Right.  But what you've done, here, is remove any lossy compression like what 
happens when humans [mis]identify with some demographic.  Your robots are 
sharing their information in some perfect sense.  And by doing that, you've 
_baked_ in the flattening.  Your compression is non-lossy.

And while I admit it may eventually be feasible to do such a thing (with 
robots), things don't generally happen that way.  Reality as far as we know it 
is satisficing, not optimizing.  So, we'll start with lossy compression as well 
as really faulty devices.  To go a bit further in my rhetoric, it's plausible 
that the lossy and faulty integration is necessary for robustness.  (Although I 
can't rely on it, I at least have Hewitt to cite: 
http://www.powells.com/book/inconsistency-robustness-9781848901599/61-1)

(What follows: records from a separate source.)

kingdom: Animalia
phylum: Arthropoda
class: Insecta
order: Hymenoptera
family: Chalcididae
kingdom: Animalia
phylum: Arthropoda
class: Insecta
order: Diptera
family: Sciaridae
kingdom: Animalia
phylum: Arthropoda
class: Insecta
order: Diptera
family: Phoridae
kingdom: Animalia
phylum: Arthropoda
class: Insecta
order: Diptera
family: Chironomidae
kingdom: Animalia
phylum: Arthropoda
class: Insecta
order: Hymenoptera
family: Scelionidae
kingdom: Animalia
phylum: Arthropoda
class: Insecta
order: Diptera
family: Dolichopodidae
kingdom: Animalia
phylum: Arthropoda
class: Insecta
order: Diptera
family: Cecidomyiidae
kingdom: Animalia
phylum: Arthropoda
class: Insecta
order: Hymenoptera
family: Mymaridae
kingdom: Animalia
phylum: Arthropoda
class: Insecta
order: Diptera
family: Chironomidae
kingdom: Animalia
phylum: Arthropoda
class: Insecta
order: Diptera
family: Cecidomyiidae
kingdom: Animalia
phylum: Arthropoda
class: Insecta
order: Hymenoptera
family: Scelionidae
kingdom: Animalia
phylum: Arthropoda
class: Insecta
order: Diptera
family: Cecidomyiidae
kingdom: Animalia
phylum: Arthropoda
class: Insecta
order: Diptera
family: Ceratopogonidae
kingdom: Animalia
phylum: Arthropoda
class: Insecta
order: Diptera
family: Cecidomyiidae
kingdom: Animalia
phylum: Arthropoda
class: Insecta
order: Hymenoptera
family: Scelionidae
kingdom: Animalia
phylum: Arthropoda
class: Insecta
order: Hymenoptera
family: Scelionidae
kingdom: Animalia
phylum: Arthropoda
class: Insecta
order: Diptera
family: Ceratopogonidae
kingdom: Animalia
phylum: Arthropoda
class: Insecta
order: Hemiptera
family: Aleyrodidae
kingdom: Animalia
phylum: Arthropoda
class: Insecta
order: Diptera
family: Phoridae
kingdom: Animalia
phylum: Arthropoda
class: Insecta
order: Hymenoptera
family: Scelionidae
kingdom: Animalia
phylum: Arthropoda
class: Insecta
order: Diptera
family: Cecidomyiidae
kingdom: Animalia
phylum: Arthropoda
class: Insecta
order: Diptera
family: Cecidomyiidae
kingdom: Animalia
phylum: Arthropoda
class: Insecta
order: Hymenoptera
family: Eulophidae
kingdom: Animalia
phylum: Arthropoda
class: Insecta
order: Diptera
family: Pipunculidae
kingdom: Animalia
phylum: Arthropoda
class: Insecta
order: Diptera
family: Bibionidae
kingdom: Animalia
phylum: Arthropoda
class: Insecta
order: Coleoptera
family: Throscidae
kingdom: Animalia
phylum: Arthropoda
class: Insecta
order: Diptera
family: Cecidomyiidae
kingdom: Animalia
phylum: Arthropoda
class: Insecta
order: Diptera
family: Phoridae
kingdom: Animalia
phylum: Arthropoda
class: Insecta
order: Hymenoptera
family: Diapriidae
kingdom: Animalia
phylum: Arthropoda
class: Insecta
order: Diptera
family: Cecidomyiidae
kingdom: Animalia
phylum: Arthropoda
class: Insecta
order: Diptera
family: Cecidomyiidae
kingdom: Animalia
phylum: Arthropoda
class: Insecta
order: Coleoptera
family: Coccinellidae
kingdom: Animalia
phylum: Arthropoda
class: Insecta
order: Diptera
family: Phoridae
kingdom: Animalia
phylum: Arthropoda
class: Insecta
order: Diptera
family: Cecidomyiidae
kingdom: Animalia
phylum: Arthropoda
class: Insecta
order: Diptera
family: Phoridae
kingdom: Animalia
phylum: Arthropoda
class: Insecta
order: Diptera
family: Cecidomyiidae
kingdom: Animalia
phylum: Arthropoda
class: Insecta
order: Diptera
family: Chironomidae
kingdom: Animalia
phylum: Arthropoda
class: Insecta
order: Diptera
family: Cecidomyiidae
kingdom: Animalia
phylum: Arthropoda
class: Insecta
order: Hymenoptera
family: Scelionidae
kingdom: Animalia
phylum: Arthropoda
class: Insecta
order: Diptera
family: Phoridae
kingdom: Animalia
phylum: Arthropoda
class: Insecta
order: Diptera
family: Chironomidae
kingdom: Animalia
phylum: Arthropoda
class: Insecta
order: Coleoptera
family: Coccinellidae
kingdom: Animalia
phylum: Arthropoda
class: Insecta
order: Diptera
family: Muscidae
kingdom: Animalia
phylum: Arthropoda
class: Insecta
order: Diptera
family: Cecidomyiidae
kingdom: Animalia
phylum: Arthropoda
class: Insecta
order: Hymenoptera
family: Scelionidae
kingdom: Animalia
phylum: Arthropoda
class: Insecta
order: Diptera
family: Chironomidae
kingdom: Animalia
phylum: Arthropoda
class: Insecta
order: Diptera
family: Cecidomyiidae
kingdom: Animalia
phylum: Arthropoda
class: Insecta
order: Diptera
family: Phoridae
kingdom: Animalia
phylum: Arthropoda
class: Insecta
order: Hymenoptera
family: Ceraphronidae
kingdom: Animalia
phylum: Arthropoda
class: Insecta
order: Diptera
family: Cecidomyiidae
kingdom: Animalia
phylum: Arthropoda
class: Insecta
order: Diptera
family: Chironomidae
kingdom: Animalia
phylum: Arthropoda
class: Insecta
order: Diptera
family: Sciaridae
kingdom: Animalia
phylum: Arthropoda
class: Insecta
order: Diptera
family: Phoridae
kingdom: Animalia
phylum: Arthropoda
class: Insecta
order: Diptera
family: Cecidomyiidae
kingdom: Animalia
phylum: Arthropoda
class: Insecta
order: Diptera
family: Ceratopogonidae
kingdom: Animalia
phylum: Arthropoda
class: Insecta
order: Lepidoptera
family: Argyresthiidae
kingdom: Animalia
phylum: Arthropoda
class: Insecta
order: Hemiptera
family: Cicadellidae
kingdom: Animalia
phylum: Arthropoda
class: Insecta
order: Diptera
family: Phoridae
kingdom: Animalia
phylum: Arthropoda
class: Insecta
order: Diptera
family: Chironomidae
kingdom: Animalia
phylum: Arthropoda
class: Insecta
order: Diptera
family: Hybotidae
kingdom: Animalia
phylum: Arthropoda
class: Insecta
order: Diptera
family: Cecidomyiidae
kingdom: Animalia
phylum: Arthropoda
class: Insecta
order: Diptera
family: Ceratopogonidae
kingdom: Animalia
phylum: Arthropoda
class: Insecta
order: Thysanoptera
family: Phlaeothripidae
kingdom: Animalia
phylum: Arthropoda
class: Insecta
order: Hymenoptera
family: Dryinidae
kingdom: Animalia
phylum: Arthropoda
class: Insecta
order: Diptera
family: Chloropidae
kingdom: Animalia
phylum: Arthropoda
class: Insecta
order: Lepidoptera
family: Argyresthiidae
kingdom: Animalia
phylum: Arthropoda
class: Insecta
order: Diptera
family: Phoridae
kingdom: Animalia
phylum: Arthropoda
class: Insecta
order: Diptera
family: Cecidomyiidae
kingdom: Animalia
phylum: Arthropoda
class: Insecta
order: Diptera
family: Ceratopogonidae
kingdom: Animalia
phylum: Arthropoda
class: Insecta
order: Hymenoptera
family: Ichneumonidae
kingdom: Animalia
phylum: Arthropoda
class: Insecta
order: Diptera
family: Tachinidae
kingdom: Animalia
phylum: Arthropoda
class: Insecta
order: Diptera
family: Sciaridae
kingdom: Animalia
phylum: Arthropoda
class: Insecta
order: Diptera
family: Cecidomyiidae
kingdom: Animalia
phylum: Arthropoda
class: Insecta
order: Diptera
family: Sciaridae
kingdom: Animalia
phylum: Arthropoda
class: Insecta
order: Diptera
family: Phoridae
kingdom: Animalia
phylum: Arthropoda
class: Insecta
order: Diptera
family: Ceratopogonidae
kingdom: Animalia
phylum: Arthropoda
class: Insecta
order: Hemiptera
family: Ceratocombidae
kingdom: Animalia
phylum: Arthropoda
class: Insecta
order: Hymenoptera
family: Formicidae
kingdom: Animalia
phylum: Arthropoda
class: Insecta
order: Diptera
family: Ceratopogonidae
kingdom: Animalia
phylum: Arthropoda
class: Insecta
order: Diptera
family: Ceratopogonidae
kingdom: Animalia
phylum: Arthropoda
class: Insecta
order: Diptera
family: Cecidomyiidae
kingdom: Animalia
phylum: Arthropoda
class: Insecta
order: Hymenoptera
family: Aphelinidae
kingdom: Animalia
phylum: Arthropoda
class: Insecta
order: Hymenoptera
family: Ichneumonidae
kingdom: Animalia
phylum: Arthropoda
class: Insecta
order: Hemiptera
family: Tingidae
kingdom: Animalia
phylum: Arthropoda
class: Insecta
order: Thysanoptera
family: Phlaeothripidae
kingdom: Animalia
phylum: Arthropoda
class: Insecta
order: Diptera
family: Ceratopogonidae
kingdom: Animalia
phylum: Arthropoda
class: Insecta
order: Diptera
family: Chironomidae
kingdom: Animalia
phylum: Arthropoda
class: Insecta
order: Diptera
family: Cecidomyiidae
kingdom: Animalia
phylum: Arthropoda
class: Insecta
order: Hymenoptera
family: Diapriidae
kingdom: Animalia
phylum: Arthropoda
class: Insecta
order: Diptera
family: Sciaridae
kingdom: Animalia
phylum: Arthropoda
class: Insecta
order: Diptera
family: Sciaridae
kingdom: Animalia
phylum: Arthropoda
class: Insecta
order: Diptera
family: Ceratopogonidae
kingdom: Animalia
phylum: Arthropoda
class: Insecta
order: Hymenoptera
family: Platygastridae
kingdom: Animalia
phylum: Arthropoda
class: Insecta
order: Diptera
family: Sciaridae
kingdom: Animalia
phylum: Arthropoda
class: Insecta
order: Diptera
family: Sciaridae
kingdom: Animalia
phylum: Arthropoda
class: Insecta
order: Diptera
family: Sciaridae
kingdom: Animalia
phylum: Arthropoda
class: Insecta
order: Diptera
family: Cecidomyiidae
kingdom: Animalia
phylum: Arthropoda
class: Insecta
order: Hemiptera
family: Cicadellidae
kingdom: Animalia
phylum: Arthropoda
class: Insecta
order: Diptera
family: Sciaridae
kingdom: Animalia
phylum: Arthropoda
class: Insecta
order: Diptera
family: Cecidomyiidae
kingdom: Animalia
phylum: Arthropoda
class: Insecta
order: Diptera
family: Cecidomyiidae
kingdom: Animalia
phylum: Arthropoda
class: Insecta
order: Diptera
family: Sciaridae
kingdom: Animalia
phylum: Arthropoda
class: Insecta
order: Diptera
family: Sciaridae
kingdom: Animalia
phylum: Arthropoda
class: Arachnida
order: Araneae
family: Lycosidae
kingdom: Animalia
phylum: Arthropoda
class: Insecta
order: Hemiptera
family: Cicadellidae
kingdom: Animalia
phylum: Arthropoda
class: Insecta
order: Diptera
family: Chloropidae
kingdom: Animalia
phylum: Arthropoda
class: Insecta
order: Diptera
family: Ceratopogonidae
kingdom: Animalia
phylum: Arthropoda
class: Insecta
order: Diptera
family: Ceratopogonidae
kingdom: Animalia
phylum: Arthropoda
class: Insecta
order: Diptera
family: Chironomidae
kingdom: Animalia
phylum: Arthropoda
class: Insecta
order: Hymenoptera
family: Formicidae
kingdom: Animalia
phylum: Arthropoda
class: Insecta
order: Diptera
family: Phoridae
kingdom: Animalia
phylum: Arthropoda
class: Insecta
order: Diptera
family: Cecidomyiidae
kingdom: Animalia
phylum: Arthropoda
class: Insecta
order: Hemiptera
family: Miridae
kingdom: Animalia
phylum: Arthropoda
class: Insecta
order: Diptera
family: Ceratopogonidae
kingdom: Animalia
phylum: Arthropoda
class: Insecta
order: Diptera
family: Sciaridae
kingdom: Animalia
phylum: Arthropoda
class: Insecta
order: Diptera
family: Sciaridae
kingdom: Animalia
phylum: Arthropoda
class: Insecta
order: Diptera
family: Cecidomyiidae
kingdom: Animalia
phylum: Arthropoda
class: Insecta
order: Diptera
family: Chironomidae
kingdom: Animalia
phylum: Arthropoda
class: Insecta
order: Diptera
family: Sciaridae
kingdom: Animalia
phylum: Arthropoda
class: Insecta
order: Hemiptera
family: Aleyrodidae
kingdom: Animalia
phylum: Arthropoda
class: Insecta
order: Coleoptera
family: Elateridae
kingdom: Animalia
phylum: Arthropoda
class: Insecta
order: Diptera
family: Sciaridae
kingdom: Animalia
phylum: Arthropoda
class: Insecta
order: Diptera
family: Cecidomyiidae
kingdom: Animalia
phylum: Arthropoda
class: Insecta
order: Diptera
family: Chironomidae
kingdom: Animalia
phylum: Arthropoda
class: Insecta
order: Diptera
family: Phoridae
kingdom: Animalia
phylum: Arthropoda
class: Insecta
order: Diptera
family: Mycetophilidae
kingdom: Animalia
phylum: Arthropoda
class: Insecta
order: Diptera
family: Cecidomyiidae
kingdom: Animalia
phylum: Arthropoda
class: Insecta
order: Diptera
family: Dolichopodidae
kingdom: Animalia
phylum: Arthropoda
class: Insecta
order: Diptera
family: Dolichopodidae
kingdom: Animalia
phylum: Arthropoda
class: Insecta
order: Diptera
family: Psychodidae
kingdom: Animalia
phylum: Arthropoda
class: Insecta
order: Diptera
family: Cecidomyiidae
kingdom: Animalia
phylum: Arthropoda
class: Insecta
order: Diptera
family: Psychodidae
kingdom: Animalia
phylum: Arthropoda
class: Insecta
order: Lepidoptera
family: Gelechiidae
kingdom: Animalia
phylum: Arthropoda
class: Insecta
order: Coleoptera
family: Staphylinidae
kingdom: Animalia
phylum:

On 02/07/2017 01:42 PM, Marcus Daniels wrote:
> Ok, one could imagine thousands of very lightweight processors that 
> independently process very high resolution sensor data, and share it 
> asynchronously.  Also one could show that the sensors were as good or better 
> than human sensitivity.  All of the events could be tagged with very high 
> precision atomic clocks and logged.  Then the events could be sorted by that 
> tag.   Somehow `flattening' is important to you here, but I haven't figured 
> out why.   Anyway, once flattening was accomplished to understand what was 
> going on it would just have to be unflattened again, like using some 
> communication sequential processes formalism.